**TEXTO DO DOCUMENTO:**
+ + + + + + +
A observação e a experimentação, por exemplo, procedimentos metodológicos que passam a ser considerados, a partir de Galileu (século XVI), como teste para conhecimento científico, não eram procedimentos utilizados para esse fim na Grécia e na Idade Média. Neste último período, a observação e a experimentação não eram critérios de aceitação das proposições, já que a autoridade de certos pensadores e a concordância com as afirmações religiosas eram o critério maior. A divergência com relação a que procedimentos levam à produção de conhecimento está sustentada pelas concepções que os geram; ao se alterar a concepção que o homem tem sobre si, sobre o mundo, sobre o conhecimento (o papel que se atribui à ciência, o objeto a ser investigado etc.), todo o empreendimento científico se altera. O pensamento medieval que concebe o mundo como hierarquicamente ordenado segundo qualidades determinadas por natureza dadas e estáticas e que concebe o homem como sujeito aos desígnios de Deus – base de sua vida e de suas possibilidades –, gera uma concepção de conhecimento que, em relação indissolúvel e recíproca com as primeiras (homem e mundo), atribui à ciência um papel contemplativo dirigido para fundamentar e afirmar as verdades da fé. Essas concepções impedem que a comparação com o fenômeno observado leve à produção de um conhecimento que gere dúvidas sobre as proposições da Igreja, que apresenta suas ideias como inquestionáveis, já que reveladas por Deus.
Assim, a possibilidade de propor determinadas teorias, os critérios de aceitação bem como a proposição ou não de determinados procedimentos na produção científica refletem aspectos mais gerais e fundamentais do próprio método. A mudança das concepções implica necessariamente nova forma de ver a realidade, novo modo de atuação para obtenção do conhecimento, uma transformação no próprio conhecimento; muda, portanto, a forma de interferir na realidade.
        O método científico é historicamente determinado e só pode ser compreendido dessa forma. O método é o reflexo das nossas necessidades e possibilidades materiais, ao mesmo tempo em que nelas interfere. Os métodos científicos transformam-se no decorrer da História. No entanto, num dado momento histórico, podem existir diferentes interesses e necessidades; em tais momentos, coexistem também diferentes concepções de homem, de natureza e de conhecimento, portanto, diferentes métodos. Assim, as diferenças metodológicas ocorrem não apenas temporalmente, mas também num mesmo momento e numa mesma sociedade.
+ + + + + + +
**MATERIAL FORNECIDO:**
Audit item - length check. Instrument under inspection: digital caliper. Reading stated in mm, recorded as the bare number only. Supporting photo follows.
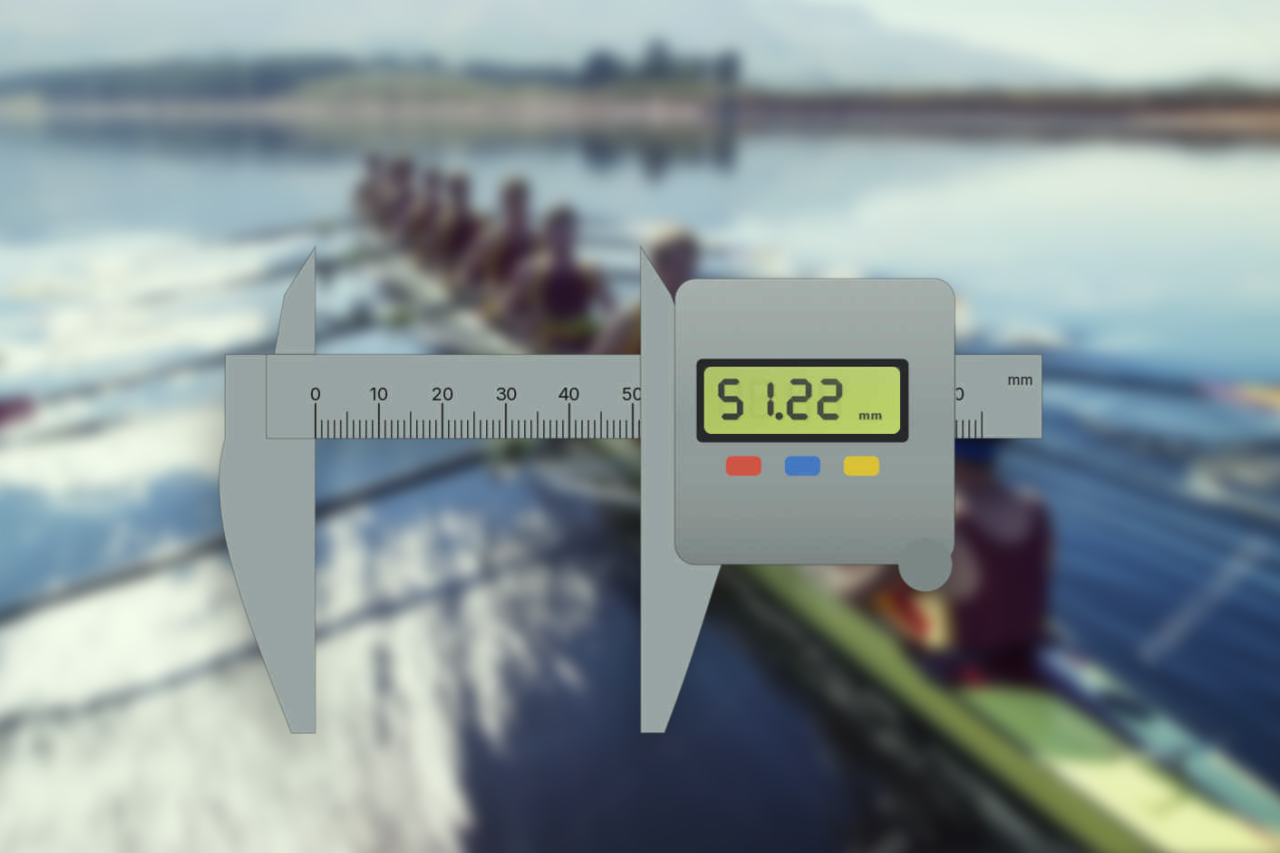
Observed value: 51.22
+ + + + + + +
**SUA TAREFA:**
Retome o texto sobre a historicidade do método científico logo após a última frase e dê continuidade à argumentação.

**CAMPO DE RESPOSTA:**
        As análises que serão apresentadas neste livro fundamentam-se na compreensão da ciência como parte das ideias produzidas pelo homem para satisfazer suas necessidades materiais, portanto, por elas determinadas e nelas interferindo. Só se pode entender a produção do conhecimento científico – que teve e tem interferência na direção tomada pelo ser humano – se forem analisadas as condições concretas que condicionaram e condicionam sua produção, sem excluir a análise da dinâmica interna da própria ciência (negar a relativa autonomia do conhecimento científico é fazer uma avaliação, pelo menos, simplista da relação que a ciência e a sociedade guardam entre si).
Na tentativa de recuperar as determinações históricas, o método adquire papel fundamental e privilegiado, pois sendo o método sujeito às mesmas interferências, determinações e transformações a que a ciência como um todo está sujeita, ele também depende tanto do estudo de sua relação com o próprio momento em que surge, quanto das alterações e interferências que sofre e provoca em diferentes momentos históricos. Assim, neste livro serão abordadas as concepções metodológicas que vigoraram em diferentes modos de produção – escravista, feudal, transição para o capitalismo e seu advento – assumindo o olhar para a História como caminho para compreensão da ciência hoje. (As Autoras)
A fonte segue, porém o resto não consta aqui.